The first part of this column, Anatomy of a database, part 1, discussed the first four years of research and development for Peacock Data’s new name database products:
pdNickname 2.0 is an advanced name and nickname file used by businesses and organizations to merge database records.
pdGender 2.0 is a gender coding database built on the same set of names. Users can match the data against the first names on their lists to establish male and female identification.
Both upgrades embrace a host of similar and compatible features including languages of origin and use for each name as well as fuzzy logic so information can be recognized even when lists have typographical errors or uncommon spellings. They were built during the same development cycle because both are extracted from the same master file.
To recap, the main product research and development began in early 2009 and was completed by late 2012. Then beta versions of the new products entered field testing in January 2013.
According to the company’s chief development coordinator Barbara Adair, “By 2013 early planning for version 3.0 of the products was already underway and included new fuzzy logic technology designed to work with typographical errors and uncommon spellings. Then development proceeded so well that in April 2013 the new technology was moved up to the version 2.0 cycle.”
Barbara pointed out, “The most complex fuzzy logic involves predicting likely misspellings or alterations. We look at numerous factors that may occur in the spelling of a name. Common examples are frequently reversed digraphs (a pair of letters used to make one phoneme or distinct sound), phonetic transcriptions, double letters typed as single letters, non-common characters, the number of letters in a name, where elements occur in a name, and hundreds of other possible factors.”
“A lot of research and field trials have gone into creating the fuzzy logic algorithms and their inclusion in our new products will substantially increase their power for users,” she added.
“The difference between a real name and a fuzzy version can be very slight and even difficult to notice at first glance,” Barbara said. “But they are different and can make a big difference in the success rate for businesses and organizations working with lists of names.”
Barbara notes, “A sizable majority of the Pro edition of both new products is built with fuzzy logic, but users not ready to dive into the new technology can purchase a Standard edition without fuzzy logic and easily add it later when they are ready by contacting the company for an upgrade.”
As for the easiest part of development, Barbara quickly cited the special precision gender coding information in pdGender filtered for languages, rare usage of unisex names by one gender, and other criteria.
“By the time we had established the language information in the master file and flagged name types and rare unisex usages, it was actually quite easy to draw out the gender coding fields,” she said. “This is a testament to the quality of the information and how straightforward it is to work with.”
Barbara said, “The new products do have a learning curve but are ultimately very easy to exploit. It may take a few uses, but those working with the data will appreciate more and more how the information is organized and presented. A lot of thought and field testing has gone into this.”

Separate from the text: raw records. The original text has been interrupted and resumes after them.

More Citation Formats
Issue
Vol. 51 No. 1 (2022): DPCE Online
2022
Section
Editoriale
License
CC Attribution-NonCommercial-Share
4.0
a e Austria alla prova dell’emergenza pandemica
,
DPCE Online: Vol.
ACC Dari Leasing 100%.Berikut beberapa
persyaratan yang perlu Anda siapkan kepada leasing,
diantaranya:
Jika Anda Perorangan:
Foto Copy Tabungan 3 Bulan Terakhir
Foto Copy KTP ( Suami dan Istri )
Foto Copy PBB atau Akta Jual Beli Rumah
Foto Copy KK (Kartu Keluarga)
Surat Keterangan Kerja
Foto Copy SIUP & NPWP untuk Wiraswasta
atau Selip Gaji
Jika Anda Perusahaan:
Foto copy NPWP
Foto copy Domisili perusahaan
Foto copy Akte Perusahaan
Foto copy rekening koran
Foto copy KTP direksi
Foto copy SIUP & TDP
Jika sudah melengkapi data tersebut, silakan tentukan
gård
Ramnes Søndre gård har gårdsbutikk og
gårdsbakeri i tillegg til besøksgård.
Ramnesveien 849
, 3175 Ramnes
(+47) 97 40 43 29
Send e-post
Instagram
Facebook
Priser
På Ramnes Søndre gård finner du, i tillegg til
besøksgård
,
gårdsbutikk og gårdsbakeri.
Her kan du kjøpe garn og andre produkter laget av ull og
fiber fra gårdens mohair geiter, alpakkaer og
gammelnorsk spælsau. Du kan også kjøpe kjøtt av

One result of the decision to build pdNickname and pdGender from the same master file is the strong compatibility between the two offerings.
“While pdNickname and pdGender can easily be used separately, when used jointly they make excellent partners,” Barbara said. “They are comprised of the same set of names and can be linked together with little effort.”
On November 1, 2013, Peacock Data demonstrated the products in front of participants gathered in their Chatsworth, California offices. By this time the new releases were almost ready to go and the development team working under Barbara began tweaking the final layouts and authoring the product documentation.
pdNickname 2.0 Pro and pdGender 2.0 Pro were released on Monday, December 30, 2013 and the Standard editions (without fuzzy logic) made their debut two weeks later.
pdNickname 2.0 Pro has 3.9 million records, including 2.61 million with fuzzy logic, and is 2.9 GB counting all formats and files. pdNickname 2.0 Standard has 1.28 million records, does not have fuzzy logic, and is 964 MG.
pdGender 2.0 Pro has 140,000 records, including 80,000 with fuzzy logic, and is 80.6 MB. pdGender 2.0 Standard has 60,000 records, does not have fuzzy logic, and is 25.5 MB.